This week, the oil price in the international market has continued to soar as it surges to a record seven-year high, but Nigeria, quite unfortunately, isn’t maximising this increase as much as it should. As of Tuesday, oil prices traded at $86.71 per barrel amid a surprisingly supply constraint among OPEC member nations, with Nigeria leading the pack of underperforming countries.
In the last two weeks, Brent crude, which is the most traded of all the oil benchmarks, has continued to witness an increase as much as 10% as it reached $86.7, a figure which has now exceeded late last year’s all-time high.
To put this in context, this increase was last experienced in 2014 when oil hit a record high of $115.
Riding on the back of this development, some analysts are projecting that crude oil benchmarks will hit $100 and above per barrel this year, except a glut is seen in supply. And this, from all indications, is far from happening.
Last year, OPEC countries agreed to a phased increase in production output of 40,000 barrels a day each month. This has seen member nations increasing their daily contributions to replace the earlier cut effected at the start of the pandemic. However, not all member nations have been able to meet their monthly target.

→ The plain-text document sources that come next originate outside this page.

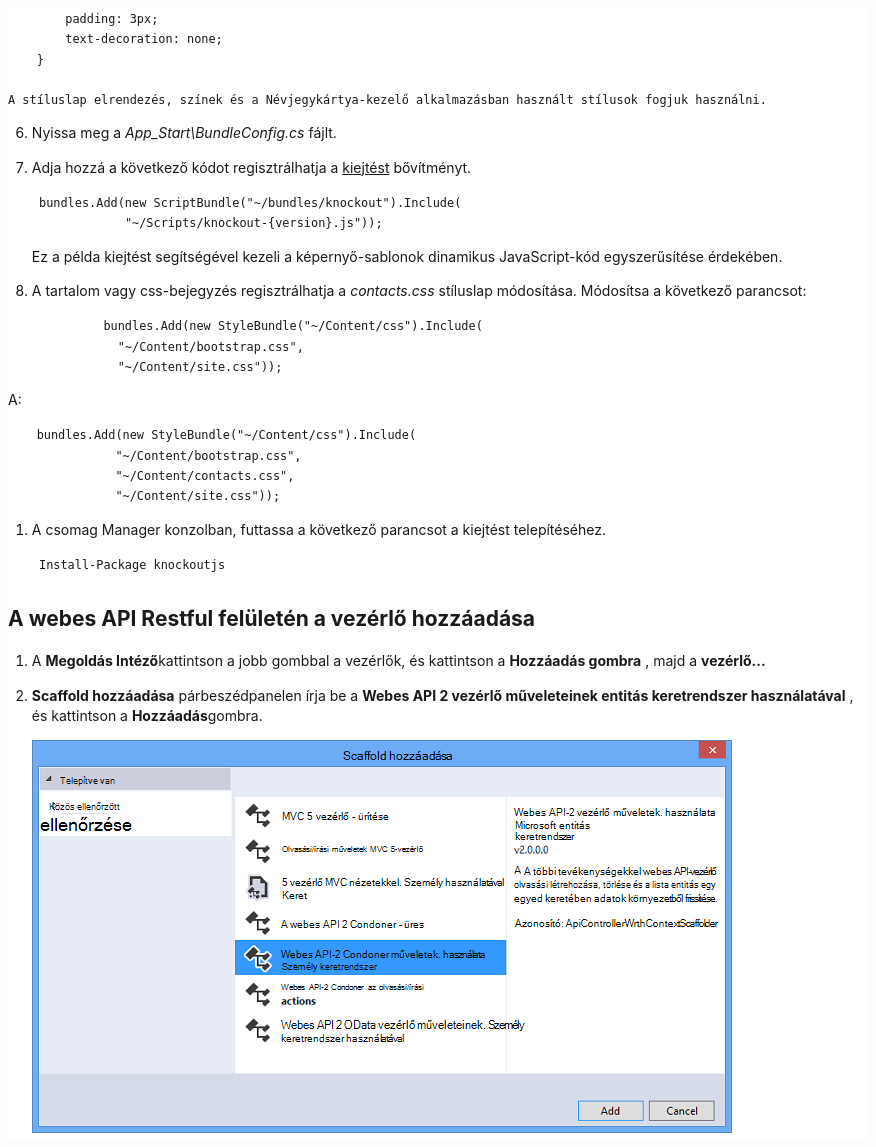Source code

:             padding: 3px;
            text-decoration: none;
        }

    A stíluslap elrendezés, színek és a Névjegykártya-kezelő alkalmazásban használt stílusok fogjuk használni.

6. Nyissa meg a *App_Start\BundleConfig.cs* fájlt.


7. Adja hozzá a következő kódot regisztrálhatja a [kiejtést](http://knockoutjs.com/index.html "KO") bővítményt.

        bundles.Add(new ScriptBundle("~/bundles/knockout").Include(
                    "~/Scripts/knockout-{version}.js"));
    Ez a példa kiejtést segítségével kezeli a képernyő-sablonok dinamikus JavaScript-kód egyszerűsítése érdekében.

8. A tartalom vagy css-bejegyzés regisztrálhatja a *contacts.css* stíluslap módosítása. Módosítsa a következő parancsot:

                 bundles.Add(new StyleBundle("~/Content/css").Include(
                   "~/Content/bootstrap.css",
                   "~/Content/site.css"));
A:

        bundles.Add(new StyleBundle("~/Content/css").Include(
                   "~/Content/bootstrap.css",
                   "~/Content/contacts.css",
                   "~/Content/site.css"));

1. A csomag Manager konzolban, futtassa a következő parancsot a kiejtést telepítéséhez.

        Install-Package knockoutjs

## <a name="add-a-controller-for-the-web-api-restful-interface"></a>A webes API Restful felületén a vezérlő hozzáadása

1. A **Megoldás Intéző**kattintson a jobb gombbal a vezérlők, és kattintson a **Hozzáadás gombra** , majd a **vezérlő...** 

1. **Scaffold hozzáadása** párbeszédpanelen írja be a **Webes API 2 vezérlő műveleteinek entitás keretrendszer használatával** , és kattintson a **Hozzáadás**gombra.

    ![API vezérlő hozzáadása](./media/web-sites-dotnet-rest-service-aspnet-api-sql-database/rt1.png)
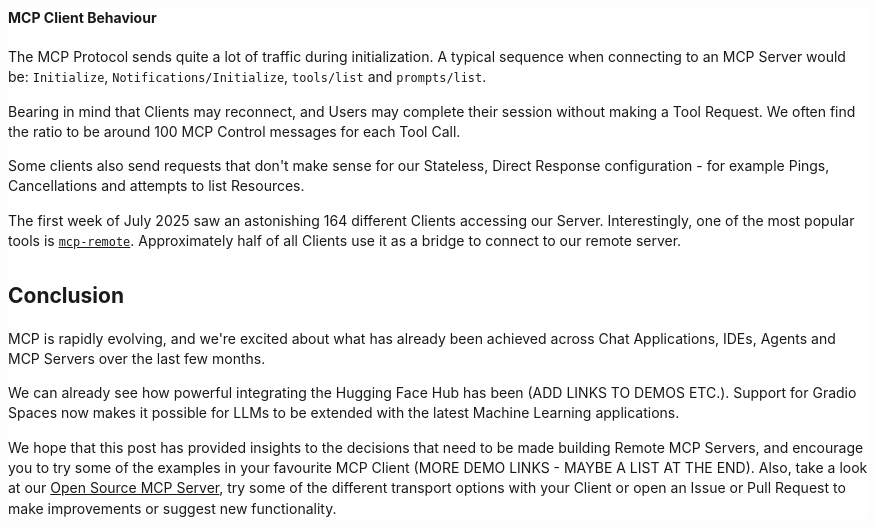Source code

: #### MCP Client Behaviour

The MCP Protocol sends quite a lot of traffic during initialization. A typical sequence when connecting to an MCP Server would be: `Initialize`, `Notifications/Initialize`, `tools/list` and `prompts/list`. 

Bearing in mind that Clients may reconnect, and Users may complete their session without making a Tool Request. We often find the ratio to be around 100 MCP Control messages for each Tool Call.

Some clients also send requests that don't make sense for our Stateless, Direct Response configuration - for example Pings, Cancellations and attempts to list Resources.

The first week of July 2025 saw an astonishing 164 different Clients accessing our Server. Interestingly, one of the most popular tools is [`mcp-remote`](https://github.com/geelen/mcp-remote). Approximately half of all Clients use it as a bridge to connect to our remote server. 

## Conclusion

MCP is rapidly evolving, and we're excited about what has already been achieved across Chat Applications, IDEs, Agents and MCP Servers over the last few months.

We can already see how powerful integrating the Hugging Face Hub has been (ADD LINKS TO DEMOS ETC.). Support for Gradio Spaces now makes it possible for LLMs to be extended with the latest Machine Learning applications. 

We hope that this post has provided insights to the decisions that need to be made building Remote MCP Servers, and encourage you to try some of the examples in your favourite MCP Client (MORE DEMO LINKS - MAYBE A LIST AT THE END). Also, take a look at our [Open Source MCP Server](https://github.com/evalstate/hf-mcp-server), try some of the different transport options with your Client or open an Issue or Pull Request to make improvements or suggest new functionality.  

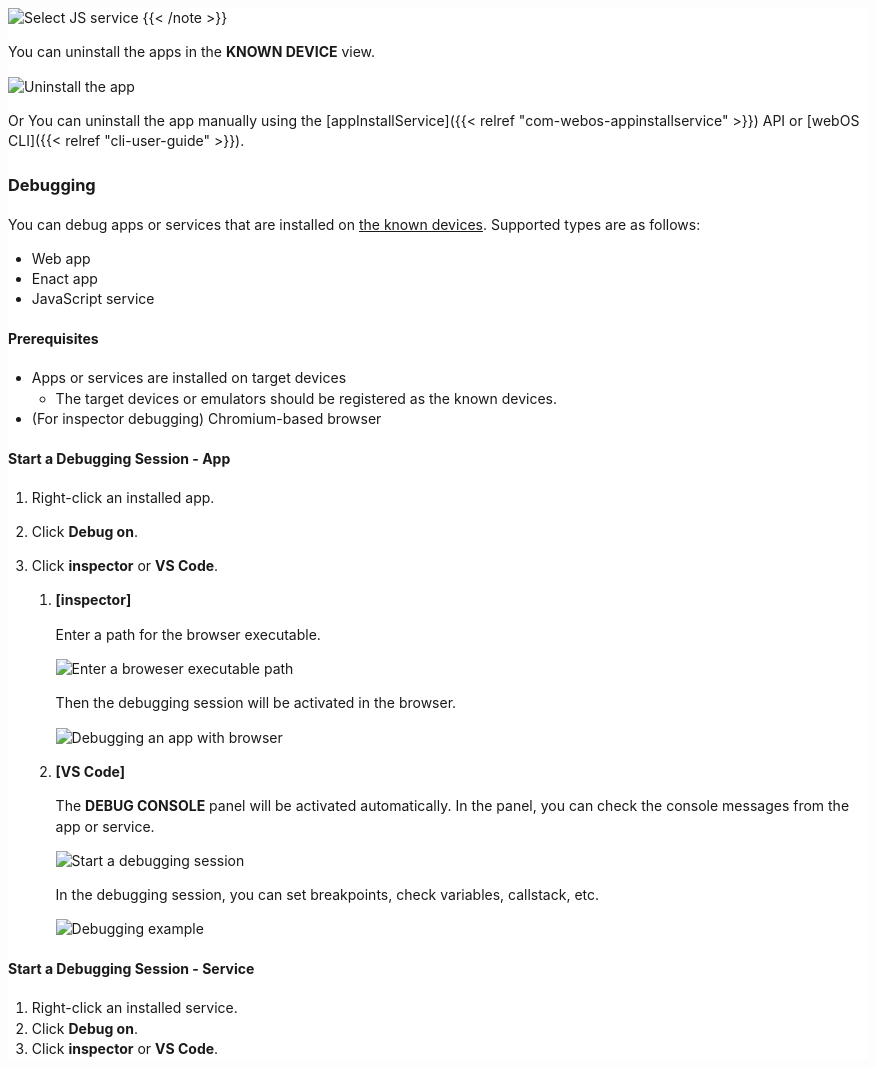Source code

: ![Select JS service](/images/docs/tools/vs-code-extension/select-js-service.jpg)
{{< /note >}}

You can uninstall the apps in the **KNOWN DEVICE** view.

![Uninstall the app](/images/docs/tools/vs-code-extension/uninstall-the-app.jpg)

Or You can uninstall the app manually using the [appInstallService]({{< relref "com-webos-appinstallservice" >}}) API or [webOS CLI]({{< relref "cli-user-guide" >}}).

### Debugging

You can debug apps or services that are installed on [the known devices](#adding-known-devices). Supported types are as follows:

- Web app
- Enact app
- JavaScript service

#### Prerequisites

- Apps or services are installed on target devices
    - The target devices or emulators should be registered as the known devices.
- (For inspector debugging) Chromium-based browser

#### Start a Debugging Session - App 

1. Right-click an installed app.
2. Click **Debug on**. 
3. Click **inspector** or **VS Code**. 
    
    1. **[inspector]**

        Enter a path for the browser executable.
        
        ![Enter a broweser executable path](/images/docs/tools/vs-code-extension/enter-browser-executable-path.png)

        Then the debugging session will be activated in the browser.

        ![Debugging an app with browser](/images/docs/tools/vs-code-extension/debugging-app-with-browser.png)

    2. **[VS Code]**
            
        The **DEBUG CONSOLE** panel will be activated automatically. In the panel, you can check the console messages from the app or service.

        ![Start a debugging session](/images/docs/tools/vs-code-extension/starting-debugging-session.gif)

        In the debugging session, you can set breakpoints, check variables, callstack, etc.

        ![Debugging example](/images/docs/tools/vs-code-extension/debugging.png)

#### Start a Debugging Session - Service 

1. Right-click an installed service.
2. Click **Debug on**. 
3. Click **inspector** or **VS Code**. 
    
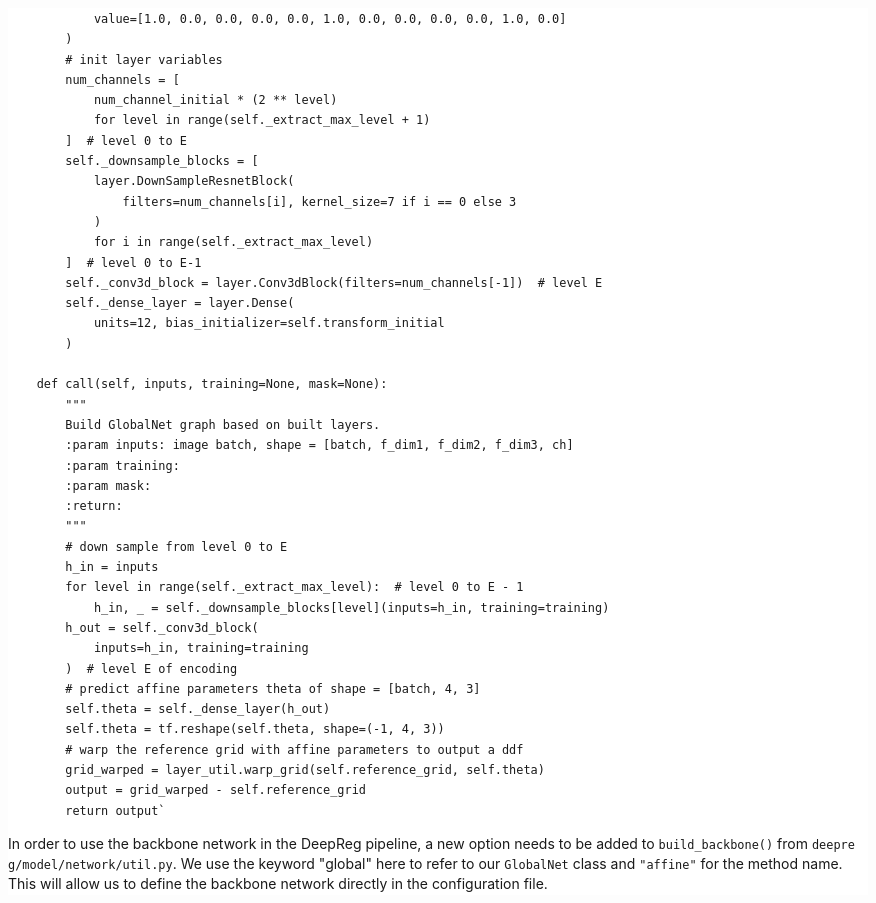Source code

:                 value=[1.0, 0.0, 0.0, 0.0, 0.0, 1.0, 0.0, 0.0, 0.0, 0.0, 1.0, 0.0]
            )
            # init layer variables
            num_channels = [
                num_channel_initial * (2 ** level)
                for level in range(self._extract_max_level + 1)
            ]  # level 0 to E
            self._downsample_blocks = [
                layer.DownSampleResnetBlock(
                    filters=num_channels[i], kernel_size=7 if i == 0 else 3
                )
                for i in range(self._extract_max_level)
            ]  # level 0 to E-1
            self._conv3d_block = layer.Conv3dBlock(filters=num_channels[-1])  # level E
            self._dense_layer = layer.Dense(
                units=12, bias_initializer=self.transform_initial
            )

        def call(self, inputs, training=None, mask=None):
            """
            Build GlobalNet graph based on built layers.
            :param inputs: image batch, shape = [batch, f_dim1, f_dim2, f_dim3, ch]
            :param training:
            :param mask:
            :return:
            """
            # down sample from level 0 to E
            h_in = inputs
            for level in range(self._extract_max_level):  # level 0 to E - 1
                h_in, _ = self._downsample_blocks[level](inputs=h_in, training=training)
            h_out = self._conv3d_block(
                inputs=h_in, training=training
            )  # level E of encoding
            # predict affine parameters theta of shape = [batch, 4, 3]
            self.theta = self._dense_layer(h_out)
            self.theta = tf.reshape(self.theta, shape=(-1, 4, 3))
            # warp the reference grid with affine parameters to output a ddf
            grid_warped = layer_util.warp_grid(self.reference_grid, self.theta)
            output = grid_warped - self.reference_grid
            return output`

In order to use the backbone network in the DeepReg pipeline, a new option needs to be
added to `build_backbone()` from `deepreg/model/network/util.py`. We use the keyword
"global" here to refer to our `GlobalNet` class and `"affine"` for the method name. This
will allow us to define the backbone network directly in the configuration file.

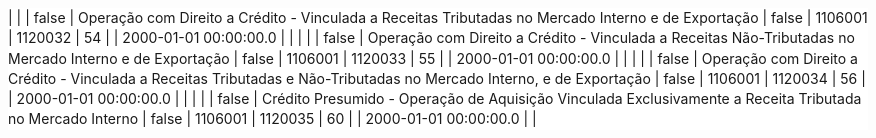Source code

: |           |                                                                                                                                                                                                                                                                                                                                                                                                                                                                                                                                                                                                                                                                                                                                                                                                                                                                                                                                                                                                                                                                                      |             false             |              Operação com Direito a Crédito - Vinculada a Receitas Tributadas no Mercado Interno e de Exportação               |        false        | 1106001 |  1120032  |  54  |                  | 2000-01-01 00:00:00.0 |            |
|           |                                                                                                                                                                                                                                                                                                                                                                                                                                                                                                                                                                                                                                                                                                                                                                                                                                                                                                                                                                                                                                                                                      |             false             |            Operação com Direito a Crédito - Vinculada a Receitas Não-Tributadas no Mercado Interno e de Exportação             |        false        | 1106001 |  1120033  |  55  |                  | 2000-01-01 00:00:00.0 |            |
|           |                                                                                                                                                                                                                                                                                                                                                                                                                                                                                                                                                                                                                                                                                                                                                                                                                                                                                                                                                                                                                                                                                      |             false             |     Operação com Direito a Crédito - Vinculada a Receitas Tributadas e Não-Tributadas no Mercado Interno, e de Exportação      |        false        | 1106001 |  1120034  |  56  |                  | 2000-01-01 00:00:00.0 |            |
|           |                                                                                                                                                                                                                                                                                                                                                                                                                                                                                                                                                                                                                                                                                                                                                                                                                                                                                                                                                                                                                                                                                      |             false             |           Crédito Presumido - Operação de Aquisição Vinculada Exclusivamente a Receita Tributada no Mercado Interno            |        false        | 1106001 |  1120035  |  60  |                  | 2000-01-01 00:00:00.0 |            |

For Nigeria, despite its goal to produce 1.67 million barrels per day in December, it managed to produce only 1.44 million barrels and 1.49 barrels per day in November. This has impacted OPEC’s total output, which means that it cannot meet its monthly target, which is seen as insufficient by consumer nations.
Due to the above, Nigeria, which ought to be at a huge advantage with the increase in oil price that should translate to more revenue, is instead on the losing end.
Why is this so?
Ageing infrastructure due to years of under-investment and corruption in the management of the nation’s prized infrastructure are some of the reasons for the situation the country has found itself in.
For the records, Nigeria has five refineries, out of which the government manages four and the fifth by the Niger Delta Petroleum Resources Limited. Unfortunately, none of the government-owned refineries are working. Despite this, the government has spent about $9.5 million so far on what it calls “turnaround maintenance”.
Sadly, Nigeria is currently the only OPEC member nation that imports 90-95 per cent of refined petroleum products for its local consumption despite being a major crude oil extractor.
Speaking on the issue recently, the National President of the Trade Union Congress, Quadri Olaleye, had said that the energy crisis in the nation today is simply a result of incompetence and corruption in government.
Another major reason for the confusing situation the country has found itself is the issue of subsidy. The country spends a good portion of whatever it makes as revenue to pay for petrol subsidies.
The Nigerian National Petoleum Corporation (NNPC) records show that Nigeria spent N25.374 billion on N60.396 billion and N61.966 billion on subsidy in February, March and April 2020.
In May, June and July, it also recorded that the government spent N126.298 billion and N164.337 billion on subsidy while the spending for August, September, October and November was N103.286 billion, N173.132 billion, N149.283 billion, N163.709 billion and N131.4 billion, respectively.
This humongous spending is totally avoidable if national refineries were functional. But since successive governments have failed to get the refineries working, the entire country and its neighbours will now be at the mercy of the Dangote refinery that is still in the works.
Hopefully, the private refinery will commence operations before the Muhammadu Buhari-led government executes its proposed plan to remove fuel subsidy in 2022, a move that could push the already overburdened Nigerians to the edge.
About Dangote Refinery
The refinery is still under construction in the Lekki Free Zone in Lagos, Nigeria’s commercial nerve centre. It is projected to be completed in 2022.
The refinery will meet and surpass Nigeria’s refined petroleum product requirement. It is expected to produce up to 50 million litres of petrol and 15 million litres of diesel a day, about 10.4 million tonnes of the product, 4.6 million tonnes of diesel, and 4 million tonnes of jet fuel per year.